Ha habido DUI. Habrá 155. Una trágica tenaza para Cataluña y también para España. Un fracaso para todos los españoles y el punto final del Régimen del 78, el de la concordia, ese que, pese a sus borbones y corruptelas, ha permitido cuarenta años de convivencia, paz y prosperidad y que con tanta alegría pretenden liquidar algunos. El espejismo de varias generaciones de españoles de sentirse europeos y civilizados ha durado 40 años. Fuimos gente normal durante un tiempo; y fue bonito mientras duró. Pero ahora, tras la DUI, volvemos al tribalismo, al odio fratricida y al enfrentamiento civil, a la carlistada y al pronunciamiento, al plato de patata pobre y a una vida de incertidumbres, quizá de miserias.
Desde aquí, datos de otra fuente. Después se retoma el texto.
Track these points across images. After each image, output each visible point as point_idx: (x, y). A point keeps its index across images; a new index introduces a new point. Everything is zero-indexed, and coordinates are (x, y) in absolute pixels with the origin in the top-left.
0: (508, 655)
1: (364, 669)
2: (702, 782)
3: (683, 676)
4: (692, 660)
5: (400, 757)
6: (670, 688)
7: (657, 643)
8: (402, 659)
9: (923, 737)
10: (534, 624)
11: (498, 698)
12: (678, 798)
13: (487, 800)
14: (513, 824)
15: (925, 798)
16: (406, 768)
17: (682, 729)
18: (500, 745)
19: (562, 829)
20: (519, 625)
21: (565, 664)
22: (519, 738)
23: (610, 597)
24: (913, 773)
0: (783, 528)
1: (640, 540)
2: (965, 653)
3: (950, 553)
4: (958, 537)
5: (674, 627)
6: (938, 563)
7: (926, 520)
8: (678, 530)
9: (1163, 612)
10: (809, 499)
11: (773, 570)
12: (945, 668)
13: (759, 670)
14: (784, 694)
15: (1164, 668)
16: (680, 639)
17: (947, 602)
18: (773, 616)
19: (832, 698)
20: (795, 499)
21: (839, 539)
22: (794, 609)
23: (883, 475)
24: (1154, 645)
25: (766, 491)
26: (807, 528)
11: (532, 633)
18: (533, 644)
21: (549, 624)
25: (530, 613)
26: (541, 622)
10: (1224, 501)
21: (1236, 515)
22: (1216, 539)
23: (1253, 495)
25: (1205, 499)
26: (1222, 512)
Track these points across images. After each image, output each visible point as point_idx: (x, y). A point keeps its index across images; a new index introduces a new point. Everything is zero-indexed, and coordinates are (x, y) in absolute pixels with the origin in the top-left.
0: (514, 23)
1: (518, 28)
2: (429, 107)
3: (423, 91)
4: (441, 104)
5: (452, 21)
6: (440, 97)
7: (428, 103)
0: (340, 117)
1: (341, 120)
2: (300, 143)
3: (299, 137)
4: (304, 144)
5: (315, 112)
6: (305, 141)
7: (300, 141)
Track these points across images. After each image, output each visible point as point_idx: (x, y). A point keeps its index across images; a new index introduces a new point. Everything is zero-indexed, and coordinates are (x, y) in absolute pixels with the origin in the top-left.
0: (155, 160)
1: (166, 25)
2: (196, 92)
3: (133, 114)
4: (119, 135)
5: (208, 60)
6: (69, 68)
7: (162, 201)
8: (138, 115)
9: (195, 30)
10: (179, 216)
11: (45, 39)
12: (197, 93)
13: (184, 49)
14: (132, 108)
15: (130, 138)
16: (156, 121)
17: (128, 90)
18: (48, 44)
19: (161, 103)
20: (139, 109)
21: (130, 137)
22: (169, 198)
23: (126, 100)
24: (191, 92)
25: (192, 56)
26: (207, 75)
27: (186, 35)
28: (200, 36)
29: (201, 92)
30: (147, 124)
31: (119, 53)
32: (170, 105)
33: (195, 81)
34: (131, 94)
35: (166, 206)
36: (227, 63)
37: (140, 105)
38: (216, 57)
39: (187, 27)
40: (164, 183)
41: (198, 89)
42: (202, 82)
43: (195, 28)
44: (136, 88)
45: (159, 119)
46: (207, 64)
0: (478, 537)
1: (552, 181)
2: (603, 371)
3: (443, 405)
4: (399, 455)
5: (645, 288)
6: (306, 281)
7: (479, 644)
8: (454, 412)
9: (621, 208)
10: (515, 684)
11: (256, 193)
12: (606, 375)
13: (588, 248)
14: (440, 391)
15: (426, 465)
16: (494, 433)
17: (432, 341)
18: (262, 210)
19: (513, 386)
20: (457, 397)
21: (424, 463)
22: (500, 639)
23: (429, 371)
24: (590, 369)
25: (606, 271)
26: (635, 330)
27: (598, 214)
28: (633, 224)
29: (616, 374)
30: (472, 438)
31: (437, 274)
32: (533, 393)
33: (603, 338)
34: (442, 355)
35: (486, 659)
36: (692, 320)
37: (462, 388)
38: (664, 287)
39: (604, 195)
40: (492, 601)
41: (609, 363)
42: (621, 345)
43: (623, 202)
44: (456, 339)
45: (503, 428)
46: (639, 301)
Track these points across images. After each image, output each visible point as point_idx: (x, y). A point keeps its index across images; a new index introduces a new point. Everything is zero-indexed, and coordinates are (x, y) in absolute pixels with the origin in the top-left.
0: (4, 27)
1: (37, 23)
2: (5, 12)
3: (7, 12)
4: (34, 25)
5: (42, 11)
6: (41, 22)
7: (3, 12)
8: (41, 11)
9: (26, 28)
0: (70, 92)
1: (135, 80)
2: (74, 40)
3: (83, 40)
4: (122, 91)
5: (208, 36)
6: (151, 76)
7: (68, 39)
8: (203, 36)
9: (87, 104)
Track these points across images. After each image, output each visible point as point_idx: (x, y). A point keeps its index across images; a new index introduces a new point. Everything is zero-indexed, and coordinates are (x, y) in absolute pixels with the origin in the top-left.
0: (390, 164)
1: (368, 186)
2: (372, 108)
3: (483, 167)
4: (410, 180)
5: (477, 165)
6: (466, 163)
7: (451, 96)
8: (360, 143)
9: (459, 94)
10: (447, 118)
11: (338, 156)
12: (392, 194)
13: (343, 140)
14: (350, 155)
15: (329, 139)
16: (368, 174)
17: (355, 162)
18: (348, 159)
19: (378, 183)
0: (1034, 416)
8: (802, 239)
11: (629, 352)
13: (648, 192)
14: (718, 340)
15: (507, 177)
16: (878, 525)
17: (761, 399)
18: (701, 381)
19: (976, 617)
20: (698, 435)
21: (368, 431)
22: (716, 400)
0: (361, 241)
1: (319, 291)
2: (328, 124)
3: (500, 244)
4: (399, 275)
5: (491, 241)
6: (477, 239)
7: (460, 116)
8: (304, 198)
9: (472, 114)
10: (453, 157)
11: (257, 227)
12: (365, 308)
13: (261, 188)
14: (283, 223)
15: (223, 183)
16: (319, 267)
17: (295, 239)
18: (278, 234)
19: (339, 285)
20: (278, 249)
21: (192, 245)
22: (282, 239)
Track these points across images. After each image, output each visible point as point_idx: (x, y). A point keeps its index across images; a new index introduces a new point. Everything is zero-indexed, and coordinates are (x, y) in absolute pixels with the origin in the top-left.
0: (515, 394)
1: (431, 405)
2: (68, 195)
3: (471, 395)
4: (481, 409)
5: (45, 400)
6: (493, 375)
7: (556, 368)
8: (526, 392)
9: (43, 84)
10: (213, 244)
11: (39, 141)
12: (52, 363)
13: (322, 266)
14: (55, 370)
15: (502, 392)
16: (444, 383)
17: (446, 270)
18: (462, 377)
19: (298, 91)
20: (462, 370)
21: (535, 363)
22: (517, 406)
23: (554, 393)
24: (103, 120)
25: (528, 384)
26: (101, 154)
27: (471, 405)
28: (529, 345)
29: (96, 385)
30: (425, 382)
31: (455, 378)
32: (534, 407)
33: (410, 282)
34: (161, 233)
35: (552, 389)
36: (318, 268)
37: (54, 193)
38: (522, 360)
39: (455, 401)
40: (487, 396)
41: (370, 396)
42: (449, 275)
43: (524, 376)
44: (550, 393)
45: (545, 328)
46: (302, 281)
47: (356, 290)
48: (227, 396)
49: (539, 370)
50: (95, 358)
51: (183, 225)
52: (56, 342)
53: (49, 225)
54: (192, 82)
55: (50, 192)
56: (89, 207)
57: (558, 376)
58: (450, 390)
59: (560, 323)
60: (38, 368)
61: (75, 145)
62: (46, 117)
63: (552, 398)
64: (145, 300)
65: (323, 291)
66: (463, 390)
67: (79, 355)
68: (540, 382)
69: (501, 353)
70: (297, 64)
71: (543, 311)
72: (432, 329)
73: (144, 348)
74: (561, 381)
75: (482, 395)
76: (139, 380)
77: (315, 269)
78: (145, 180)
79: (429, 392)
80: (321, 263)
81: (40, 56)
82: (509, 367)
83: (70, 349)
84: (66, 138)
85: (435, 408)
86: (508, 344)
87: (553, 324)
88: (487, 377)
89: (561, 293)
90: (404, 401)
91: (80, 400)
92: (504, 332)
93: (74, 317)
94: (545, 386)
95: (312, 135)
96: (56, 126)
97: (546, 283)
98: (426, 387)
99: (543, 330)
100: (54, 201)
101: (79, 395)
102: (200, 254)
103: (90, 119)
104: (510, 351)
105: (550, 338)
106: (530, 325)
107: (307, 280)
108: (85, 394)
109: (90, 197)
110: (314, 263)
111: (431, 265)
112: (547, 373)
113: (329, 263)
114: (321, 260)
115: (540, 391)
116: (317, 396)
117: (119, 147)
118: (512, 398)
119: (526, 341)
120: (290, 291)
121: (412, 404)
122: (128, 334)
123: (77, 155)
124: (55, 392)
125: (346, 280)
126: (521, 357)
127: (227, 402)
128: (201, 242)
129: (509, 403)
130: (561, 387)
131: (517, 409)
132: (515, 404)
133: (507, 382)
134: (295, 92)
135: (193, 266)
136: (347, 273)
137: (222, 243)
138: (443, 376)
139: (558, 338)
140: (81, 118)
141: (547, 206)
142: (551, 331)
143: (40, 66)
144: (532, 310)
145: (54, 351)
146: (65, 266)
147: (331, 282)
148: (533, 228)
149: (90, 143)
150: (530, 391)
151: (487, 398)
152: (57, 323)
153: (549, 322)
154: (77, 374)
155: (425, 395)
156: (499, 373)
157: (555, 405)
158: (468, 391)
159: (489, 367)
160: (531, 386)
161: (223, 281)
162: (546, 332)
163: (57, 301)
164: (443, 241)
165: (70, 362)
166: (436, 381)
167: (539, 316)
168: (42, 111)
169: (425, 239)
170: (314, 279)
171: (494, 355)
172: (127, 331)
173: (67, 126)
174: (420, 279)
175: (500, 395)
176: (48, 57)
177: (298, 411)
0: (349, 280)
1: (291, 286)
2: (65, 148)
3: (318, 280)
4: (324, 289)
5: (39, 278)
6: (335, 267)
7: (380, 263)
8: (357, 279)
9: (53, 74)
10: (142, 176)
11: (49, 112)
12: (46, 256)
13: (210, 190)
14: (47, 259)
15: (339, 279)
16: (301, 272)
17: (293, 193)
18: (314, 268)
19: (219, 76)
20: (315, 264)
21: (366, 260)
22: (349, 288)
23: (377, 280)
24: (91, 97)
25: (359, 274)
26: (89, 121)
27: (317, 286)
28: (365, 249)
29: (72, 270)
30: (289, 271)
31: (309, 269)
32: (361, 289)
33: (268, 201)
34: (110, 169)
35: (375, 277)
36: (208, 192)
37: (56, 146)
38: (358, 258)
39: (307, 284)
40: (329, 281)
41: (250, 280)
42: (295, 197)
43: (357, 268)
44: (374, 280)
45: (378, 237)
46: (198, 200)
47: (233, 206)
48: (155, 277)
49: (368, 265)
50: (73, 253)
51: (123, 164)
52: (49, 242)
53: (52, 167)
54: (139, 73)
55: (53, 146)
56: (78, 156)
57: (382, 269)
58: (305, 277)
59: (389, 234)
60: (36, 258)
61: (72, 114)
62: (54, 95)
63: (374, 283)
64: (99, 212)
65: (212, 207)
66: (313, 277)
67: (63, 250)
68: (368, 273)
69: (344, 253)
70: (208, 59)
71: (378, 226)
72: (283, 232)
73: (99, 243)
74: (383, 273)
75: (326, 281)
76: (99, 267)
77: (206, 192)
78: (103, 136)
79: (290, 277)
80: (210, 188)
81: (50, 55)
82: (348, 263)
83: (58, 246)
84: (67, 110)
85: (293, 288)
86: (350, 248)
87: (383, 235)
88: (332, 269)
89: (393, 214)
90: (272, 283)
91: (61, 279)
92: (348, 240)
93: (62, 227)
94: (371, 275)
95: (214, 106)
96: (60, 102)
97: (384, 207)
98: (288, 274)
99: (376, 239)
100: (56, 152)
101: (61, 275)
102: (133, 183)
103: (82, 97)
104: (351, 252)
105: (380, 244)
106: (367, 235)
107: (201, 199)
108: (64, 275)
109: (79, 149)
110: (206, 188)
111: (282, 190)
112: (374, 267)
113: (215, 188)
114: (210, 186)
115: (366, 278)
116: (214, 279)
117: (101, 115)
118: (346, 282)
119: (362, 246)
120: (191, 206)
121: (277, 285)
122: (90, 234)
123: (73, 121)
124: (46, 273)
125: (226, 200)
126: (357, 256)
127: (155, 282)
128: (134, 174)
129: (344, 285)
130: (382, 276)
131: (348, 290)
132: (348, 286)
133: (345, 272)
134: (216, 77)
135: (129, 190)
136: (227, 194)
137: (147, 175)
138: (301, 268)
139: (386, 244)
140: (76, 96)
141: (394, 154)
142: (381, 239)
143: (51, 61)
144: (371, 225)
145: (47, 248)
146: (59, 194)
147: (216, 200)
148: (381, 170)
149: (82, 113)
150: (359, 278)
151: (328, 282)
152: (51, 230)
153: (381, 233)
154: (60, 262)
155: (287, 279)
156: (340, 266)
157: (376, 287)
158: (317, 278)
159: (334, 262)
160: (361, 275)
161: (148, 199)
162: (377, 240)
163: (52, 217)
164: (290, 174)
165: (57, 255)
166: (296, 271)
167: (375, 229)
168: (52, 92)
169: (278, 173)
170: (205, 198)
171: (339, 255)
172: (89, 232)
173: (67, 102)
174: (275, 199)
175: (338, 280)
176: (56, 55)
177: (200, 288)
La tragedia ibérica se repite cíclicamente, ya sea por los fanatismos civiles o religiosos, por los nacionalismos irredentos o por los oportunistas salvapatrias que surgen cada cierto tiempo para arruinar el país. A este vodevil disparatado que ha sido la independencia de Cataluña ya solo le queda un último acto, quizá el más trágico de todos: el enfrentamiento civil en las calles. Los ideólogos Puigdemont/Junqueras no irán al exilio dorado de Perpiñán, como tienen previsto, sino más bien al purgatorio penal de Alcalá Meco. Eso sí, Kosovo y Osetia del Sur reconocerán a Cataluña. También los hackers de Putin, que se disputarán los restos de la batalla. La hora de la comedia se ha terminado. Ahora empieza la tragedia.